# WHAT THE EXERCISE ASKS:
Every entry is to be set down a second time, precisely as written.

# INFORMATION GIVEN:
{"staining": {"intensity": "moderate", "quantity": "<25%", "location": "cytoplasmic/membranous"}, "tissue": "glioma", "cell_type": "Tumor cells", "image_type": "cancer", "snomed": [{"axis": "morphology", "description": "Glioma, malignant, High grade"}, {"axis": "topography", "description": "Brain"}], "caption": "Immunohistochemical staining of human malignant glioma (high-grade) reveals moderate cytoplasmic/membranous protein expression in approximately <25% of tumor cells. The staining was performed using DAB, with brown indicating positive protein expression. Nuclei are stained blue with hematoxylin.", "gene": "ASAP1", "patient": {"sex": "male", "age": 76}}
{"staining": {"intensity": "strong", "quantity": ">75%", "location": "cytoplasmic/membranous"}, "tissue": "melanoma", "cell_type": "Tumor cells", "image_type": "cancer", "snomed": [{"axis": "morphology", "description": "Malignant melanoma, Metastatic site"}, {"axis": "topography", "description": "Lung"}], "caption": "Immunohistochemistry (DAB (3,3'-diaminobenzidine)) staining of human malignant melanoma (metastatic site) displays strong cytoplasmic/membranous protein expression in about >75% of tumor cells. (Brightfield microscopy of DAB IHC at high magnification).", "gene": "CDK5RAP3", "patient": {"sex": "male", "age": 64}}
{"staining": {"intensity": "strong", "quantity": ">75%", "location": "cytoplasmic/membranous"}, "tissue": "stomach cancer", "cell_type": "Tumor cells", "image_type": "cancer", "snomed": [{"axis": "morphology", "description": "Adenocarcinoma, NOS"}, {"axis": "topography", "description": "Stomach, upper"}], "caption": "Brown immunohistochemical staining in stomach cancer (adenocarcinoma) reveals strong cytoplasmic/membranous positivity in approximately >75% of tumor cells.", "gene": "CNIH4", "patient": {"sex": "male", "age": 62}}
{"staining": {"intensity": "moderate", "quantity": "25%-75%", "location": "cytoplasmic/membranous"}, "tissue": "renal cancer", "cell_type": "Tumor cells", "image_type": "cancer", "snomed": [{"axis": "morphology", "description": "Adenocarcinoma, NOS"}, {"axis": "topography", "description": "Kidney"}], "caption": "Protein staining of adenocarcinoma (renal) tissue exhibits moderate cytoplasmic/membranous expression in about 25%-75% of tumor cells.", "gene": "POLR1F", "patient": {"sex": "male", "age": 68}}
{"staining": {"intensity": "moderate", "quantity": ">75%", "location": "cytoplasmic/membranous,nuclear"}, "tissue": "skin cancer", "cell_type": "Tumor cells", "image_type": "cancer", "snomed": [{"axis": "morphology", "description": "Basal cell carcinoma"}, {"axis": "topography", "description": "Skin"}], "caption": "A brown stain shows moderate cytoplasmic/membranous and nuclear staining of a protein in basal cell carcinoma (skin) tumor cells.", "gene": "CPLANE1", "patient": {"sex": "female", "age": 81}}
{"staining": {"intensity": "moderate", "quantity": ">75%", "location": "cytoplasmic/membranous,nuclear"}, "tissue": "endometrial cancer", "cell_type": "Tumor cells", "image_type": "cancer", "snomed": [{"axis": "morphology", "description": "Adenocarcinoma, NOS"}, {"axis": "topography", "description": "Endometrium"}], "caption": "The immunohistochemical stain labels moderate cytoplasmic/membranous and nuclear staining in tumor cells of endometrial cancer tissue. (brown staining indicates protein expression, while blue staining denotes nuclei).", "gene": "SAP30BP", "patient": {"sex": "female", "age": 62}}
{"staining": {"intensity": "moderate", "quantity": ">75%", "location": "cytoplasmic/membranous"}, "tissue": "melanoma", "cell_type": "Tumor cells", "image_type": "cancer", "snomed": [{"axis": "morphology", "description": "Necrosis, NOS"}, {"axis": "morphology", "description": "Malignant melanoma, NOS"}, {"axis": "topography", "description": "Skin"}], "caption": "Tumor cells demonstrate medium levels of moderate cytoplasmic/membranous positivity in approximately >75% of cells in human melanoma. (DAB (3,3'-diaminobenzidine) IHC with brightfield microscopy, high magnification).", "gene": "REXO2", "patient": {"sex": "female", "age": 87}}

# EXERCISE RESULT:
{"staining": {"intensity": "moderate", "quantity": "<25%", "location": "cytoplasmic/membranous"}, "tissue": "glioma", "cell_type": "Tumor cells", "image_type": "cancer", "snomed": [{"axis": "morphology", "description": "Glioma, malignant, High grade"}, {"axis": "topography", "description": "Brain"}], "caption": "Immunohistochemical staining of human malignant glioma (high-grade) reveals moderate cytoplasmic/membranous protein expression in approximately <25% of tumor cells. The staining was performed using DAB, with brown indicating positive protein expression. Nuclei are stained blue with hematoxylin.", "gene": "ASAP1", "patient": {"sex": "male", "age": 76}}
{"staining": {"intensity": "strong", "quantity": ">75%", "location": "cytoplasmic/membranous"}, "tissue": "melanoma", "cell_type": "Tumor cells", "image_type": "cancer", "snomed": [{"axis": "morphology", "description": "Malignant melanoma, Metastatic site"}, {"axis": "topography", "description": "Lung"}], "caption": "Immunohistochemistry (DAB (3,3'-diaminobenzidine)) staining of human malignant melanoma (metastatic site) displays strong cytoplasmic/membranous protein expression in about >75% of tumor cells. (Brightfield microscopy of DAB IHC at high magnification).", "gene": "CDK5RAP3", "patient": {"sex": "male", "age": 64}}
{"staining": {"intensity": "strong", "quantity": ">75%", "location": "cytoplasmic/membranous"}, "tissue": "stomach cancer", "cell_type": "Tumor cells", "image_type": "cancer", "snomed": [{"axis": "morphology", "description": "Adenocarcinoma, NOS"}, {"axis": "topography", "description": "Stomach, upper"}], "caption": "Brown immunohistochemical staining in stomach cancer (adenocarcinoma) reveals strong cytoplasmic/membranous positivity in approximately >75% of tumor cells.", "gene": "CNIH4", "patient": {"sex": "male", "age": 62}}
{"staining": {"intensity": "moderate", "quantity": "25%-75%", "location": "cytoplasmic/membranous"}, "tissue": "renal cancer", "cell_type": "Tumor cells", "image_type": "cancer", "snomed": [{"axis": "morphology", "description": "Adenocarcinoma, NOS"}, {"axis": "topography", "description": "Kidney"}], "caption": "Protein staining of adenocarcinoma (renal) tissue exhibits moderate cytoplasmic/membranous expression in about 25%-75% of tumor cells.", "gene": "POLR1F", "patient": {"sex": "male", "age": 68}}
{"staining": {"intensity": "moderate", "quantity": ">75%", "location": "cytoplasmic/membranous,nuclear"}, "tissue": "skin cancer", "cell_type": "Tumor cells", "image_type": "cancer", "snomed": [{"axis": "morphology", "description": "Basal cell carcinoma"}, {"axis": "topography", "description": "Skin"}], "caption": "A brown stain shows moderate cytoplasmic/membranous and nuclear staining of a protein in basal cell carcinoma (skin) tumor cells.", "gene": "CPLANE1", "patient": {"sex": "female", "age": 81}}
{"staining": {"intensity": "moderate", "quantity": ">75%", "location": "cytoplasmic/membranous,nuclear"}, "tissue": "endometrial cancer", "cell_type": "Tumor cells", "image_type": "cancer", "snomed": [{"axis": "morphology", "description": "Adenocarcinoma, NOS"}, {"axis": "topography", "description": "Endometrium"}], "caption": "The immunohistochemical stain labels moderate cytoplasmic/membranous and nuclear staining in tumor cells of endometrial cancer tissue. (brown staining indicates protein expression, while blue staining denotes nuclei).", "gene": "SAP30BP", "patient": {"sex": "female", "age": 62}}
{"staining": {"intensity": "moderate", "quantity": ">75%", "location": "cytoplasmic/membranous"}, "tissue": "melanoma", "cell_type": "Tumor cells", "image_type": "cancer", "snomed": [{"axis": "morphology", "description": "Necrosis, NOS"}, {"axis": "morphology", "description": "Malignant melanoma, NOS"}, {"axis": "topography", "description": "Skin"}], "caption": "Tumor cells demonstrate medium levels of moderate cytoplasmic/membranous positivity in approximately >75% of cells in human melanoma. (DAB (3,3'-diaminobenzidine) IHC with brightfield microscopy, high magnification).", "gene": "REXO2", "patient": {"sex": "female", "age": 87}}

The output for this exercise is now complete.